Work to be completed
From the records below, pull each line that has "Lopez".

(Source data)
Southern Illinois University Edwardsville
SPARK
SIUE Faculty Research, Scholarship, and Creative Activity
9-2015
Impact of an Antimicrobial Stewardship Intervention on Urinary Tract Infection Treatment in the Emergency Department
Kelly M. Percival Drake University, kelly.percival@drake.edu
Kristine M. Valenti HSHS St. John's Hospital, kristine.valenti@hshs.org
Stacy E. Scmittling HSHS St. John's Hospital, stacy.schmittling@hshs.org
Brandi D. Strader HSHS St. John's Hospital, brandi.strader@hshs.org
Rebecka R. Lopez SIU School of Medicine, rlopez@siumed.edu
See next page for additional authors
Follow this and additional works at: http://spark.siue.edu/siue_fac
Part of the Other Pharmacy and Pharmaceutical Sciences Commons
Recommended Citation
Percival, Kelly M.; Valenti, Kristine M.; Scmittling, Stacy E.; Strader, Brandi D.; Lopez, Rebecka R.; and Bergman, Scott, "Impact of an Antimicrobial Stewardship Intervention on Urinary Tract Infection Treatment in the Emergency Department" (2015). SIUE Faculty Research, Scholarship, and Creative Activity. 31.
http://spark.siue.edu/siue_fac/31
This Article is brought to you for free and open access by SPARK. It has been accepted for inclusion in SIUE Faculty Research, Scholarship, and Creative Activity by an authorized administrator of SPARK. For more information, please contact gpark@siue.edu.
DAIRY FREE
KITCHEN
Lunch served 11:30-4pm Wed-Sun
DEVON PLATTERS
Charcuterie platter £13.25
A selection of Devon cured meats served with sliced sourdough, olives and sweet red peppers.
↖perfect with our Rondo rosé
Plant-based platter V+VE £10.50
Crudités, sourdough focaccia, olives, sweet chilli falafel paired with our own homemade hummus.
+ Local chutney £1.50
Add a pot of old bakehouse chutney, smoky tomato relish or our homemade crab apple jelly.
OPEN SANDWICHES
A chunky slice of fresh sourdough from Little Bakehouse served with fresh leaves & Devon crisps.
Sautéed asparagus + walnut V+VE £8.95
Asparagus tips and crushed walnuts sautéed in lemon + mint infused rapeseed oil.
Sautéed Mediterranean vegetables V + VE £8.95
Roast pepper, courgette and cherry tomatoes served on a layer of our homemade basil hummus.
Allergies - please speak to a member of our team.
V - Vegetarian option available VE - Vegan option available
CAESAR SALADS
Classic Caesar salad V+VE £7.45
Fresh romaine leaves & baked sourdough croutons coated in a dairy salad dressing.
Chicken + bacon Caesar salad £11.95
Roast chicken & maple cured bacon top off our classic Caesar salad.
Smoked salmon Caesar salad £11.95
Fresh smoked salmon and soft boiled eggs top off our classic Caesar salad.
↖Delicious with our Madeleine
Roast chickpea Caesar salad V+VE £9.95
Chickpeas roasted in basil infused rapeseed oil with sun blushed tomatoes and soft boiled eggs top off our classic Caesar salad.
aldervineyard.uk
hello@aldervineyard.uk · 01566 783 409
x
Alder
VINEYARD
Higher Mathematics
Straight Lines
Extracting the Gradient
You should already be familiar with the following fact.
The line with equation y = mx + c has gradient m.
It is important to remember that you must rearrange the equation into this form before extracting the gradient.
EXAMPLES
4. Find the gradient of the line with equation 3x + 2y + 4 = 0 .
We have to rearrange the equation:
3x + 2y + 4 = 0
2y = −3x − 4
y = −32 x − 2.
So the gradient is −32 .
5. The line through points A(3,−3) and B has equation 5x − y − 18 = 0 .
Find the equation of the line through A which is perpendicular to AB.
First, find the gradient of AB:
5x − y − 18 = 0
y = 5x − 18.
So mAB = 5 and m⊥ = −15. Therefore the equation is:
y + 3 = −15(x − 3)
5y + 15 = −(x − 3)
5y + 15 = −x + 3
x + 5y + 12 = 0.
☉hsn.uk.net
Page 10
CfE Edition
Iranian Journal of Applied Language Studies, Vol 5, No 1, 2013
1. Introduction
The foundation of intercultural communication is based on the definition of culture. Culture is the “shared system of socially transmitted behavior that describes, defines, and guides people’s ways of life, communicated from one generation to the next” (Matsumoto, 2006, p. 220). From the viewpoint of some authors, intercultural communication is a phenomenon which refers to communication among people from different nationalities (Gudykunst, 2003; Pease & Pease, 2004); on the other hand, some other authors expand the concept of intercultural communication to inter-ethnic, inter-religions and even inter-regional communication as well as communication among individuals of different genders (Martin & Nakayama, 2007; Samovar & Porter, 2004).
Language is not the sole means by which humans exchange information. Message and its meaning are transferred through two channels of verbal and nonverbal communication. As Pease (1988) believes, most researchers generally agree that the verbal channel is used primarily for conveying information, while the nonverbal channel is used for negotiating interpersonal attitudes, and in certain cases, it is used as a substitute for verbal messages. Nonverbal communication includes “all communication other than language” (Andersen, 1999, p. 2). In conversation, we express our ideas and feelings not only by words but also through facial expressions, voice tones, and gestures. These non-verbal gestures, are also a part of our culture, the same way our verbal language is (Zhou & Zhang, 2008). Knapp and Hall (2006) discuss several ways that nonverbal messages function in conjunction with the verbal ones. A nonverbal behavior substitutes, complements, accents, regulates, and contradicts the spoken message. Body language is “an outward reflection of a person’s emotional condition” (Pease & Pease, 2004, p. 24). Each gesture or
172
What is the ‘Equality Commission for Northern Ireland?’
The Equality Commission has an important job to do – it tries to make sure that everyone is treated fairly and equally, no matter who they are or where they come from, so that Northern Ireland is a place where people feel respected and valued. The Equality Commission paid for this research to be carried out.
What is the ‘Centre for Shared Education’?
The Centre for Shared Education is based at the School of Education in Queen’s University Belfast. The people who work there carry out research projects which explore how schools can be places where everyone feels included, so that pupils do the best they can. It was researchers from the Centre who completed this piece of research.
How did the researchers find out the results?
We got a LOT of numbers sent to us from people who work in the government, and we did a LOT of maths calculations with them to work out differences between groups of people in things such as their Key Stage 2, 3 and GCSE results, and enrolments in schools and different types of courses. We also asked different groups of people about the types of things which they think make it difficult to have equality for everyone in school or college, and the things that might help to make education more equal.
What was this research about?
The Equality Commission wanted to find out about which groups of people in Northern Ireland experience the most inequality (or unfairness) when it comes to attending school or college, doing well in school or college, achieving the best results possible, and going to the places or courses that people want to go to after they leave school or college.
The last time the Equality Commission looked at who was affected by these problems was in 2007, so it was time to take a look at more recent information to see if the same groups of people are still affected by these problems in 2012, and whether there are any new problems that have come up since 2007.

Result of the exercise
Rebecka R. Lopez SIU School of Medicine, rlopez@siumed.edu
Percival, Kelly M.; Valenti, Kristine M.; Scmittling, Stacy E.; Strader, Brandi D.; Lopez, Rebecka R.; and Bergman, Scott, "Impact of an Antimicrobial Stewardship Intervention on Urinary Tract Infection Treatment in the Emergency Department" (2015). SIUE Faculty Research, Scholarship, and Creative Activity. 31.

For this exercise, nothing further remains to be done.